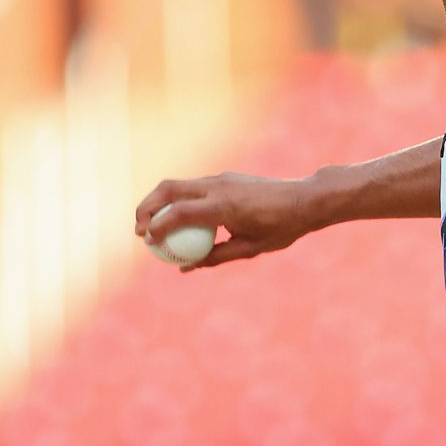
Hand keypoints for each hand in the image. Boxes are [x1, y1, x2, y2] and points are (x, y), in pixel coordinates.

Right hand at [134, 172, 315, 270]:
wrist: (305, 199)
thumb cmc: (282, 227)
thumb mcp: (250, 249)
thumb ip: (216, 257)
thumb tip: (186, 267)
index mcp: (225, 206)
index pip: (180, 213)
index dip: (158, 226)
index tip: (148, 241)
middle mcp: (218, 186)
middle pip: (168, 189)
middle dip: (146, 207)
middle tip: (139, 230)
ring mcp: (221, 178)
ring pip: (178, 184)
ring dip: (159, 201)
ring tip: (152, 225)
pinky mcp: (225, 177)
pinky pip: (193, 186)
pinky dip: (177, 199)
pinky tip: (177, 219)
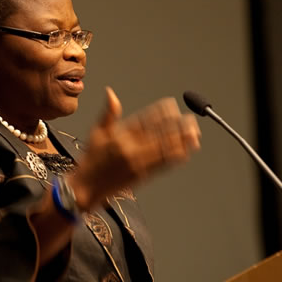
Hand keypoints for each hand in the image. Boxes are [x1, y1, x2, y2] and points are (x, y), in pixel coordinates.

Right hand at [69, 87, 200, 210]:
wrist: (87, 188)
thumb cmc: (91, 160)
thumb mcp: (97, 133)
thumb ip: (109, 113)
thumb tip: (111, 93)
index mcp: (121, 136)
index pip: (144, 120)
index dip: (160, 112)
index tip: (170, 104)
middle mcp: (132, 149)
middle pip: (159, 134)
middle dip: (176, 126)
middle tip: (189, 118)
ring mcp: (139, 163)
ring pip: (166, 149)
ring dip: (182, 141)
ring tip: (194, 132)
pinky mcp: (144, 175)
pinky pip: (164, 164)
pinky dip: (177, 156)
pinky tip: (186, 150)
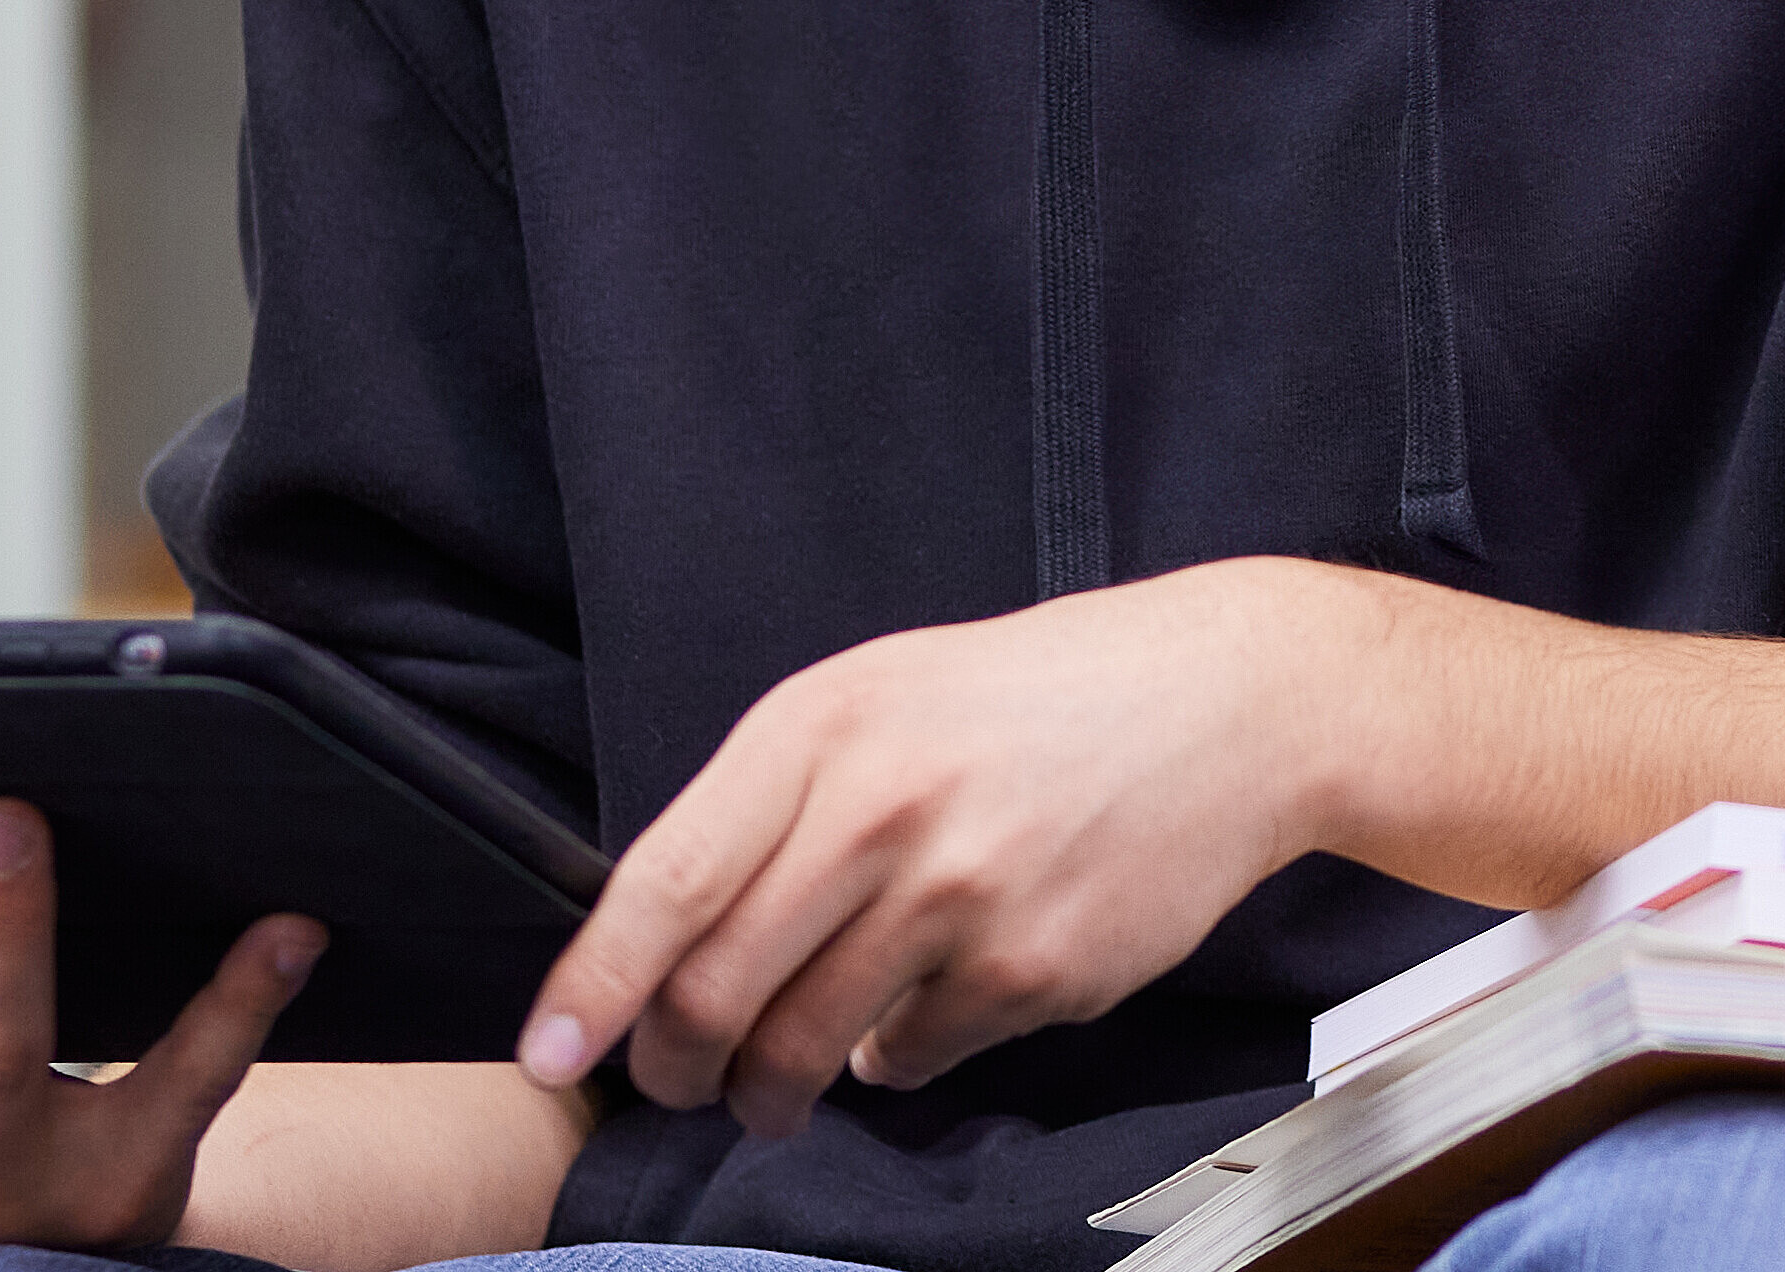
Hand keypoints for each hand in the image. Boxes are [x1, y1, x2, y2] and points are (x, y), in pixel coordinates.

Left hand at [523, 558, 1374, 1136]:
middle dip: (677, 1064)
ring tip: (779, 1087)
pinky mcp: (1033, 972)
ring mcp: (961, 898)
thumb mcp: (887, 694)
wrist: (1231, 706)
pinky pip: (917, 1057)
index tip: (553, 1051)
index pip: (666, 882)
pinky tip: (925, 1010)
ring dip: (774, 1090)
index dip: (593, 986)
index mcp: (824, 727)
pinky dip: (899, 1056)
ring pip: (808, 1046)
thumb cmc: (1044, 699)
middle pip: (721, 991)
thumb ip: (782, 801)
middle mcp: (882, 810)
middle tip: (678, 1080)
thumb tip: (683, 939)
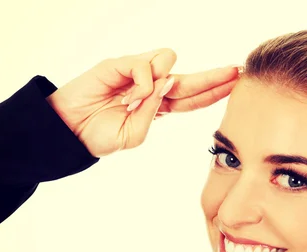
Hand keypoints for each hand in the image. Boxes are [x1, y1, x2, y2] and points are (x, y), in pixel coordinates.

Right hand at [46, 48, 240, 156]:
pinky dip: (143, 82)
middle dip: (214, 76)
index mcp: (159, 107)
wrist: (70, 133)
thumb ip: (155, 111)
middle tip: (236, 71)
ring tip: (141, 102)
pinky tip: (129, 98)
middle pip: (191, 78)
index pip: (193, 98)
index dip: (214, 91)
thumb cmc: (102, 137)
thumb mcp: (136, 134)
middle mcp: (152, 88)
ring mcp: (136, 74)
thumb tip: (168, 82)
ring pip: (168, 60)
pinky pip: (145, 65)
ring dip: (163, 81)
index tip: (236, 84)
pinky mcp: (119, 64)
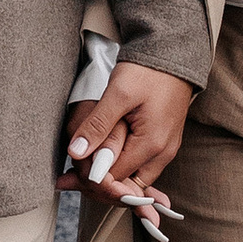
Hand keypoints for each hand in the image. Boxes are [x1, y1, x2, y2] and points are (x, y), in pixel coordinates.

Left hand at [61, 62, 193, 236]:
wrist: (172, 54)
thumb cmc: (147, 71)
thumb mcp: (118, 94)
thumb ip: (97, 125)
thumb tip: (76, 152)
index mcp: (152, 145)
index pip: (116, 179)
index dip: (91, 178)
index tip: (70, 174)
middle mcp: (163, 154)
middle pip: (127, 186)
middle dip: (99, 184)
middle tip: (71, 177)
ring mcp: (165, 150)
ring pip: (134, 179)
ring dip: (110, 177)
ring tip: (82, 169)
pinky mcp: (163, 143)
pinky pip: (141, 167)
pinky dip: (122, 168)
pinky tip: (102, 161)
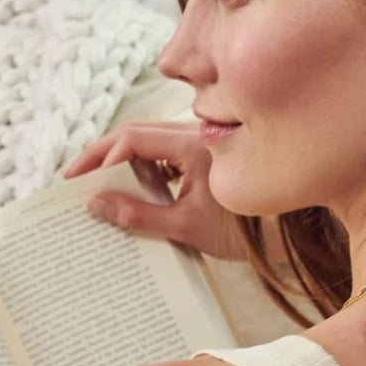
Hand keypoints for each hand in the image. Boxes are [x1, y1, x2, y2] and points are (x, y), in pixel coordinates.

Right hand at [63, 120, 244, 259]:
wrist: (292, 233)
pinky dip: (138, 166)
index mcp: (193, 145)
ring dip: (117, 159)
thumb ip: (138, 215)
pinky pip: (161, 152)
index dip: (101, 158)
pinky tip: (126, 187)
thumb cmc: (245, 231)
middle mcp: (195, 134)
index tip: (78, 181)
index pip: (133, 139)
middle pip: (134, 132)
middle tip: (73, 178)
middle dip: (100, 154)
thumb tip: (96, 204)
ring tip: (93, 182)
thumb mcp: (185, 227)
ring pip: (146, 140)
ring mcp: (198, 142)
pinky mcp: (201, 154)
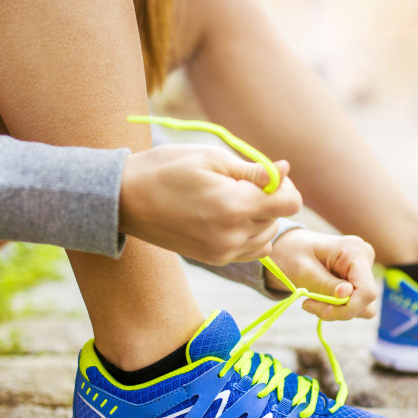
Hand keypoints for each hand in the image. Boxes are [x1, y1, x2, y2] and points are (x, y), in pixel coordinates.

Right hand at [118, 144, 301, 264]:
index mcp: (234, 206)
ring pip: (268, 234)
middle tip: (238, 183)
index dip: (284, 185)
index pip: (291, 202)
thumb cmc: (167, 169)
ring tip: (229, 200)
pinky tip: (230, 219)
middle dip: (269, 198)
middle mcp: (233, 235)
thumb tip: (286, 171)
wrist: (126, 199)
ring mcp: (224, 252)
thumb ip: (254, 169)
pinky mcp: (216, 259)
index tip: (266, 175)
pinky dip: (251, 234)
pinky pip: (254, 250)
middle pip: (279, 217)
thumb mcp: (211, 158)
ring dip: (260, 217)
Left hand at [266, 229, 377, 320]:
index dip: (349, 308)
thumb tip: (347, 294)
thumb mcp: (304, 271)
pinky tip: (321, 297)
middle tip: (309, 304)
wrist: (288, 248)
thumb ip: (326, 284)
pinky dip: (338, 308)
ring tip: (313, 300)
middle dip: (338, 310)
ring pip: (362, 307)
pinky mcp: (359, 280)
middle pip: (365, 302)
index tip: (322, 312)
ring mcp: (364, 269)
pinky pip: (356, 305)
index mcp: (355, 251)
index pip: (367, 292)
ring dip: (337, 310)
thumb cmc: (292, 255)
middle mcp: (365, 258)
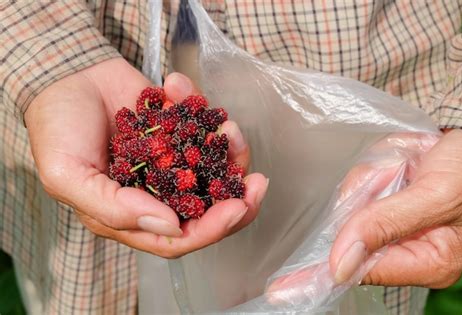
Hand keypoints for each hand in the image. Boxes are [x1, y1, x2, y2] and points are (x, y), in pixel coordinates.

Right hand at [25, 58, 267, 257]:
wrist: (62, 77)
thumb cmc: (57, 129)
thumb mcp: (68, 175)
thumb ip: (114, 207)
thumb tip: (170, 224)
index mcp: (131, 213)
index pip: (179, 236)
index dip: (211, 229)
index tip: (237, 208)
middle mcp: (157, 190)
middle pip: (208, 209)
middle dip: (238, 199)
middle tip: (258, 182)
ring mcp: (171, 159)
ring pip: (214, 168)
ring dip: (229, 150)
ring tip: (228, 126)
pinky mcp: (179, 129)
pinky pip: (203, 126)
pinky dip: (203, 108)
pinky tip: (180, 88)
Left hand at [266, 130, 461, 302]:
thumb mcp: (436, 194)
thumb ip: (386, 225)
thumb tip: (340, 265)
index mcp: (426, 261)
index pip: (360, 272)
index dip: (322, 272)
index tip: (281, 290)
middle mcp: (406, 249)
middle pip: (350, 234)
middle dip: (364, 198)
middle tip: (402, 170)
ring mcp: (394, 226)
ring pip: (352, 205)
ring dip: (373, 178)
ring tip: (408, 164)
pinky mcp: (387, 204)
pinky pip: (361, 188)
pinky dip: (375, 170)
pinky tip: (403, 162)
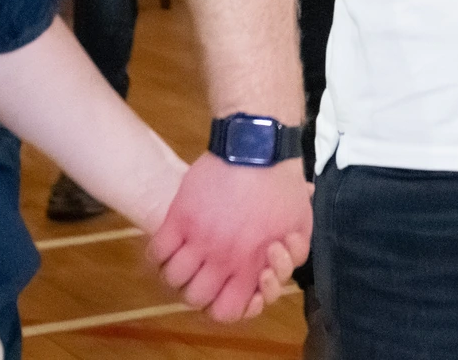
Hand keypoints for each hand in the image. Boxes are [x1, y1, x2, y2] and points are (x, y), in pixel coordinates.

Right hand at [149, 154, 312, 322]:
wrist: (258, 145)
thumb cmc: (282, 185)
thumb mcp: (300, 226)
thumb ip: (291, 257)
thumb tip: (270, 274)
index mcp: (250, 265)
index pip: (226, 311)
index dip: (224, 307)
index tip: (225, 291)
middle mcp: (221, 258)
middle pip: (194, 299)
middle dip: (199, 291)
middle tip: (204, 273)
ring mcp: (198, 237)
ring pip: (173, 278)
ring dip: (177, 273)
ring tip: (184, 259)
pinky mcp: (179, 215)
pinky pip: (157, 251)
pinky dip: (159, 254)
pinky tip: (169, 245)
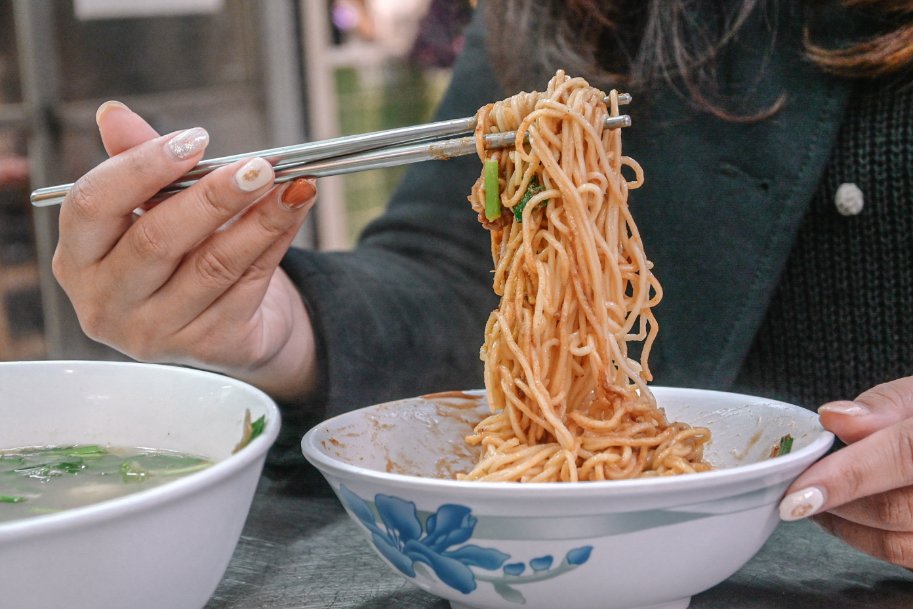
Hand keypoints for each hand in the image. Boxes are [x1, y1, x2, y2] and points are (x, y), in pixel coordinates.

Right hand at [53, 101, 318, 400]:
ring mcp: (155, 332)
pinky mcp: (207, 347)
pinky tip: (294, 213)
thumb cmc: (182, 257)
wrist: (227, 324)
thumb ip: (137, 164)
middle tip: (258, 166)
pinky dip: (275, 245)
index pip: (92, 205)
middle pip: (157, 240)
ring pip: (213, 266)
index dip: (142, 168)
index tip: (195, 140)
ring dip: (259, 220)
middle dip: (214, 196)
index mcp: (79, 259)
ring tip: (291, 185)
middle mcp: (105, 302)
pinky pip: (248, 286)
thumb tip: (113, 114)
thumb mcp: (155, 209)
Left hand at [779, 376, 912, 567]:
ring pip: (896, 544)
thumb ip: (883, 405)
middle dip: (835, 501)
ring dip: (845, 526)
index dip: (845, 476)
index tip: (796, 491)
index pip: (901, 456)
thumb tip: (833, 417)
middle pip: (893, 509)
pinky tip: (847, 519)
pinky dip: (867, 541)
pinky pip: (904, 557)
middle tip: (796, 487)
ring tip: (814, 499)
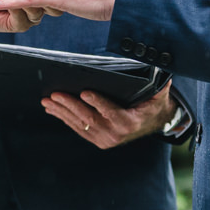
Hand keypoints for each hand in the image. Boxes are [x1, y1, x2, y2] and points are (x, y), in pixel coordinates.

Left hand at [43, 84, 171, 149]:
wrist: (152, 123)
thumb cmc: (152, 104)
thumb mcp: (159, 94)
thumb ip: (160, 84)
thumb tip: (162, 69)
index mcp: (129, 122)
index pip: (111, 112)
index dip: (97, 102)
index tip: (84, 92)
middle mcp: (116, 134)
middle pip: (89, 118)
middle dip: (70, 105)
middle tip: (55, 94)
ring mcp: (105, 139)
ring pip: (80, 124)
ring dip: (61, 112)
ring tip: (47, 101)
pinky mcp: (97, 140)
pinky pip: (78, 129)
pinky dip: (64, 118)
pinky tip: (53, 109)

■ **Prompt**
Print exactly, with no pictures, the lines above from the one that holds "thumb ip: (155, 111)" through the one that holds "middle tip: (71, 177)", both of them included.

■ **Task solution**
thumb ip: (155, 111)
middle tip: (236, 71)
ring tip: (141, 102)
pinky tip: (129, 98)
middle pip: (191, 78)
index pip: (193, 98)
index dip: (214, 91)
thumb cmc: (102, 137)
thumb mcp: (136, 134)
middle mcp: (152, 88)
ring mcp: (136, 74)
thumb tip: (168, 82)
ring pip: (168, 60)
pinky pip: (145, 65)
ring dip: (163, 81)
index tip: (236, 84)
pinky mcp: (119, 64)
Hand keypoints for each hand in the image. Boxes are [x1, y1, x2, y2] and points are (x, y), in pixel coordinates.

Left hand at [61, 62, 193, 236]:
wrist: (172, 54)
thumb cmc: (147, 71)
thumb mcp: (118, 94)
thumb ip: (97, 125)
thumb tip: (76, 152)
index mcp: (152, 145)
index pip: (116, 179)
index dip: (91, 178)
index tip: (70, 174)
middle mcp: (163, 154)
middle pip: (127, 186)
middle dip: (99, 184)
middle tip: (71, 177)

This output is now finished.